Ra of Saurashtra (reign: 1331-1351 CE)

Khengara (Note: Older chronology mentions him as Khengara IV.) was a Chudasama king of Saurashtra region of western India who reigned from 1331 CE to 1351 CE (VS 1387 to VS 1407). His capital was at Junagadh.

==Reign==
Khengara succeeded his father Mahipala I in 1331 CE. He expelled the Muslim governors from Somnath and Prabhas Patan and restored decayed Somnath temple.

A cobbler named Taghan or Tagi, who had been raised to power in Gujarat, raised a rebellion amongst the nobles against the governor appointed by Delhi Sultan Muhammad bin Tughluq. Tughluq marched with an army on Anhilawada Patan to restore order, and Taghan fled to Junagadh and sought protection from Khengara. In 1350 CE (HS 760/VS 1406), Tughluq again led an army against Junagadh, besieged the fort for two rainy seasons and eventually captured it. In this battle, Vaghela Vir, a devoted adherent of Khengara, was slain. Khengara was imprisoned and however soon released. But Taghan fled to Sindh. Tughluq, after subduing the coastal town and several petty chiefs, spent rainy season at Gondal where he became ill with fever. After rains were over, Tughluq went to Sindh but his health worsened and he died at Thatta in Sindh in 1351 CE.

Revati Kund inscription mentions that he had conquered the eighteen islands on the coast and was a great patron of music. He is said in the Mandalika Kavya to have subdued eighty four minor chieftains, Jhalas and Gohils included, though Mandalika Kavya is not historically reliable source.

Khengara died in 1351 CE and was succeeded by his son Jayasimha I.

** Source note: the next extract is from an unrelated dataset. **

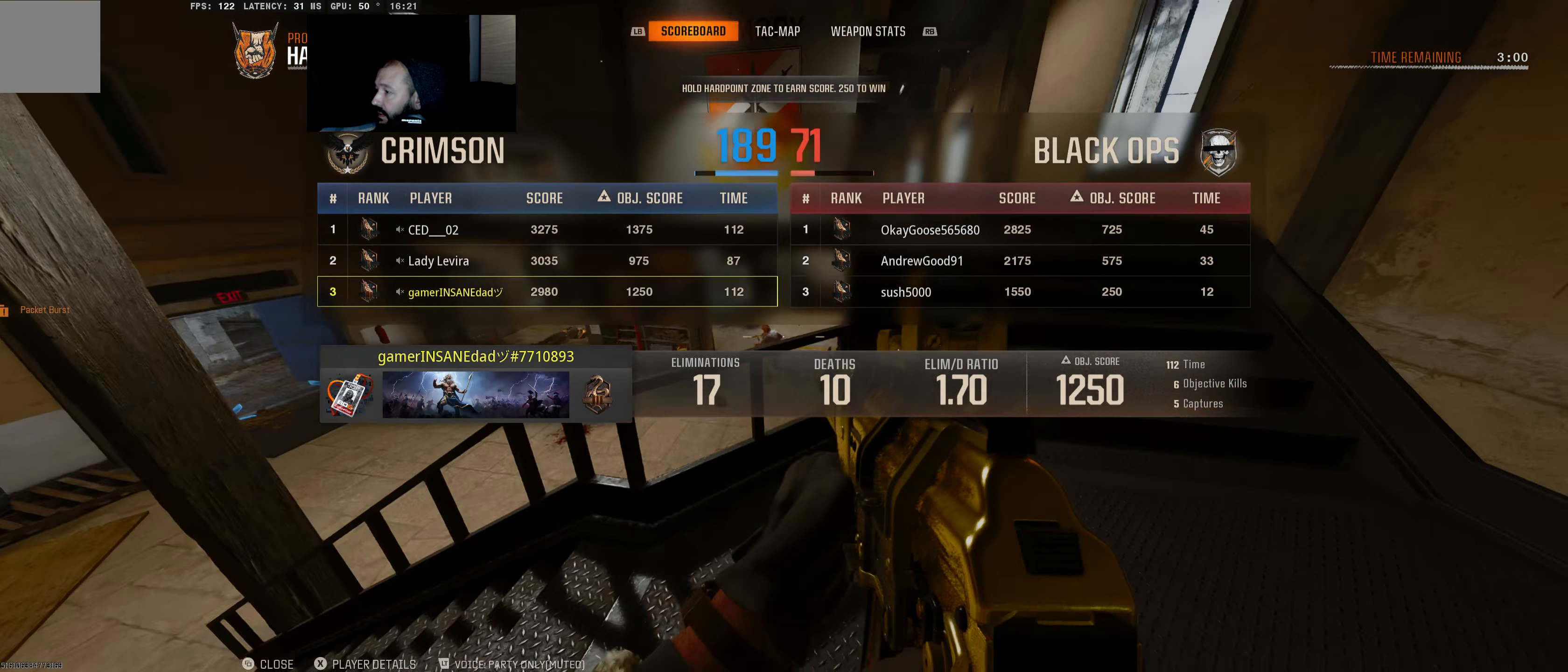
{"buttons": [], "left_stick": "center", "right_stick": "center", "events": [[150, "SELECT", "down"], [300, "SELECT", "up"]]}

He is mentioned in the inscription (VS 1402/1346 CE) incised on the pedestal of Chaturvinshati Jinapatta (the 24 Tirthankara display) at Mangrol which says his minister named Jhajha had caused this Jinapatta to be made at Girnar. He is also mentioned in genealogy in inscriptions at Revati Kund near Damodar Kund, Junagadh (VS 1472/1417 CE); at the Hanivav, Dhandhusar (VS 1445/1389 CE); and at Neminath Temple (c. VS 1510/c. 1454 CE) on Girnar.